O bombardeio, batizado de Midnight Hammer, atingiu as centrais nucleares de Isfahan, Natanz e Fordow — esta última localizada a cerca de 80 metros sob uma montanha. O Pentágono afirmou que foi o maior ataque já feito com bombardeiros B-2.
A Agência Internacional de Energia Atômica (AIEA), mesmo sem acesso imediato às instalações, avaliou os danos como “significativos”, com destaque para Fordow, que concentra parte do urânio enriquecido a 60% — próximo do nível militar de 90%. Segundo estimativas, o Irã possui mais de 400 kg de urânio nesse nível, suficiente para fabricar até nove artefatos nucleares.
O secretário de Estado dos EUA, Marco Rubio, descartou novas ações militares e convocou o regime iraniano a negociar o fim do programa de enriquecimento.
A Organização de Energia Atômica do Irã (AEOI) respondeu que não interromperá suas atividades. “Apesar das conspirações malignas de seus inimigos, não deixaremos que o caminho do desenvolvimento desta indústria nacional […] seja interrompido”, declarou em nota oficial.
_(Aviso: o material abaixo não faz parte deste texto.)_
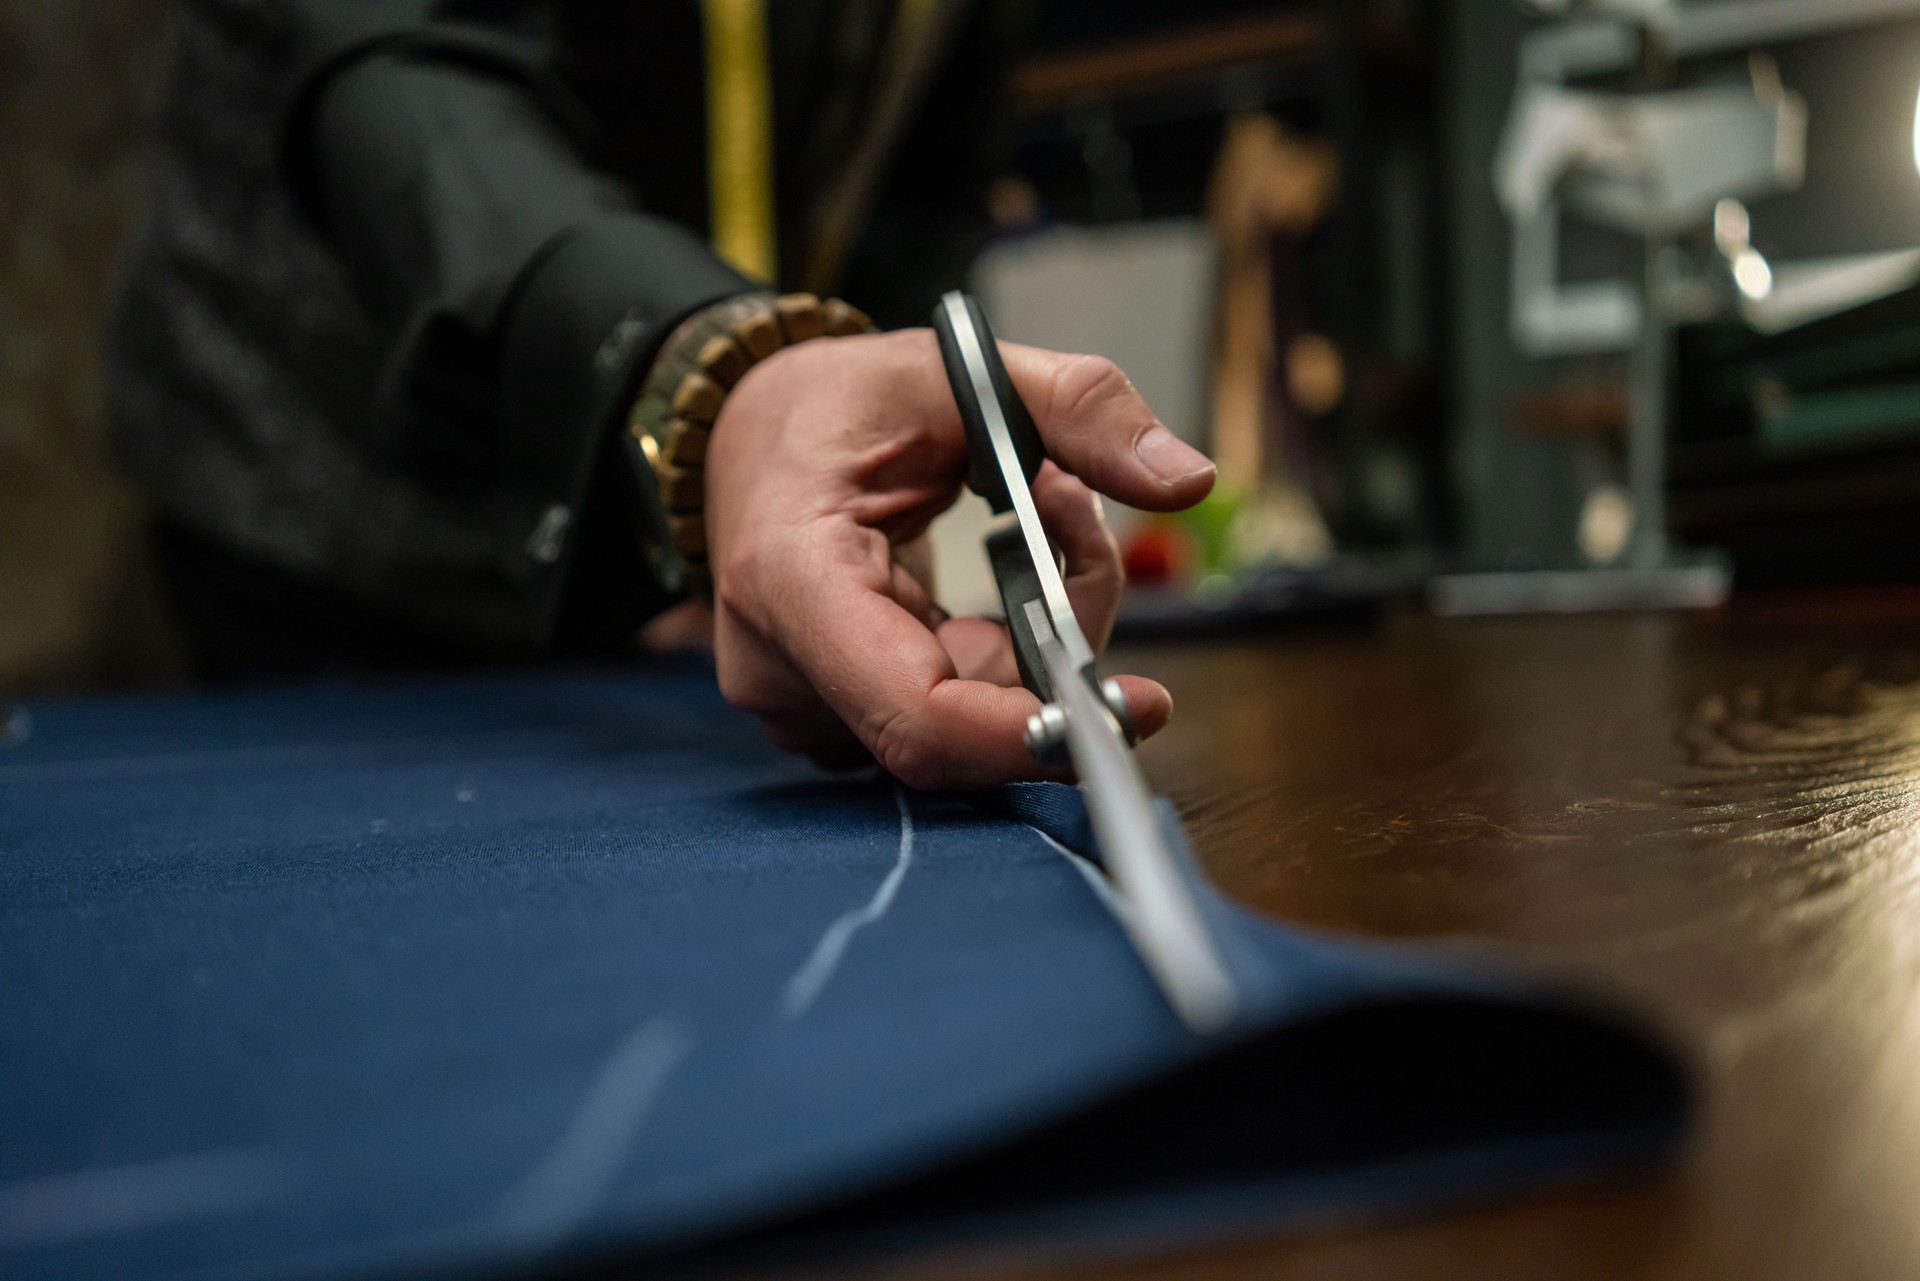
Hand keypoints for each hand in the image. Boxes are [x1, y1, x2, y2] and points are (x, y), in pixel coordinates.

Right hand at [704, 329, 1214, 788]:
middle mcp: (781, 666)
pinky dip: (1003, 651)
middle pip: (965, 721)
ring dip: (1036, 635)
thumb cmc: (831, 404)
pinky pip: (951, 713)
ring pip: (971, 720)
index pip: (921, 715)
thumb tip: (1189, 480)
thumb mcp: (956, 369)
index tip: (1130, 706)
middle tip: (1078, 520)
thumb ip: (1081, 409)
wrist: (746, 432)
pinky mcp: (831, 715)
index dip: (1032, 733)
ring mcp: (801, 703)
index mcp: (792, 581)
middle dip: (1057, 639)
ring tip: (1038, 513)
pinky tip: (1003, 571)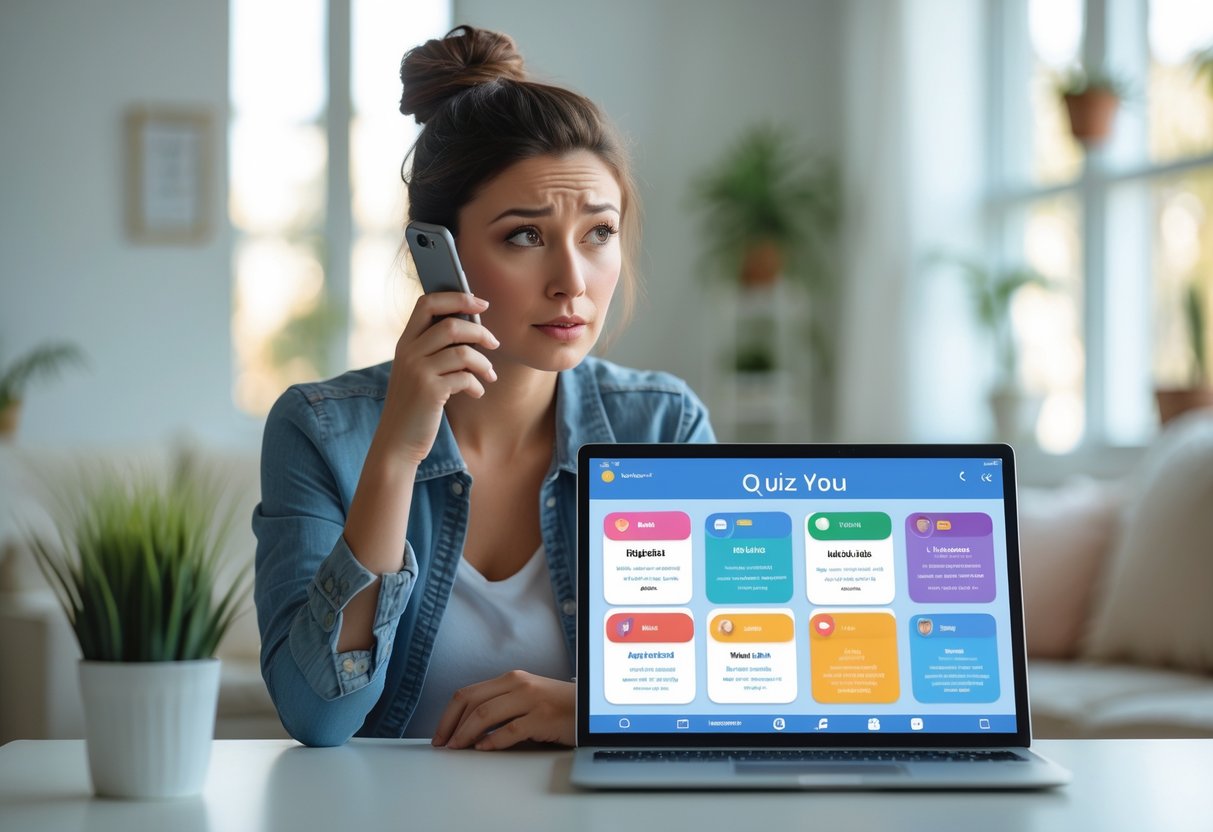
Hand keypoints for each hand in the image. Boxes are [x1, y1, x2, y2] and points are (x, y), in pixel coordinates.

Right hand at [376, 292, 497, 464]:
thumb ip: (433, 348)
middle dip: (480, 332)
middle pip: (452, 325)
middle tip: (494, 343)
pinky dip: (477, 384)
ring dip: (484, 363)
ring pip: (464, 352)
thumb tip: (473, 328)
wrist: (397, 441)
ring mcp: (418, 371)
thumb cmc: (414, 405)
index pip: (427, 302)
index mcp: (405, 342)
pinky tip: (477, 393)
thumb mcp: (416, 371)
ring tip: (489, 375)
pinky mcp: (430, 391)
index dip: (457, 297)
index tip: (480, 303)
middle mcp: (408, 352)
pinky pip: (465, 377)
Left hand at [432, 671, 573, 750]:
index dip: (449, 714)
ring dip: (466, 733)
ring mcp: (530, 699)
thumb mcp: (525, 698)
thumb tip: (468, 728)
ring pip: (486, 714)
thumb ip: (501, 706)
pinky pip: (510, 730)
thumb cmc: (557, 706)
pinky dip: (492, 741)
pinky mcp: (542, 717)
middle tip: (444, 744)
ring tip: (458, 747)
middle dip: (451, 725)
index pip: (468, 693)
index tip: (440, 733)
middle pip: (472, 701)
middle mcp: (518, 684)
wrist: (591, 708)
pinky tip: (484, 748)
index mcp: (510, 679)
Teerã afirmou que conseguiu retirar equipamentos estratégicos antes dos ataques. Analistas ouvidos pelo New York Times indicam que o programa nuclear iraniano, iniciado ainda sob o regime do xá Reza Pahlavi, é visto internamente como símbolo de poder e prestígio nacional — com pouco impacto na geração de energia, mas elevado peso geopolítico.
O especialista Ray Takeyh afirmou que “os cálculos da República Islâmica eram os mesmos do xá: uma expressão de poder e prestígio”. A expectativa é de que a liderança iraniana não ceda ao desmonte do programa, mesmo diante da ofensiva americana.
Nesta segunda (23), o diretor-geral da AIEA, Rafael Grossi, afirmou que o conflito pode ameaçar o regime global de não proliferação nuclear. Ele apelou por diálogo durante reunião de emergência da Junta de Governadores em Viena.
No mesmo dia, o Parlamento do Irã anunciou que elabora um projeto de lei para suspender a cooperação com a AIEA. Segundo o presidente do Parlamento, Mohamad Qalibaf, a agência virou “uma ferramenta política”.
A tensão aumentou após a resolução aprovada pela AIEA em 12 de junho, que acusa o Irã de violar obrigações nucleares. A medida foi proposta por Alemanha, França, Reino Unido e Estados Unidos, com apoio de 19 países.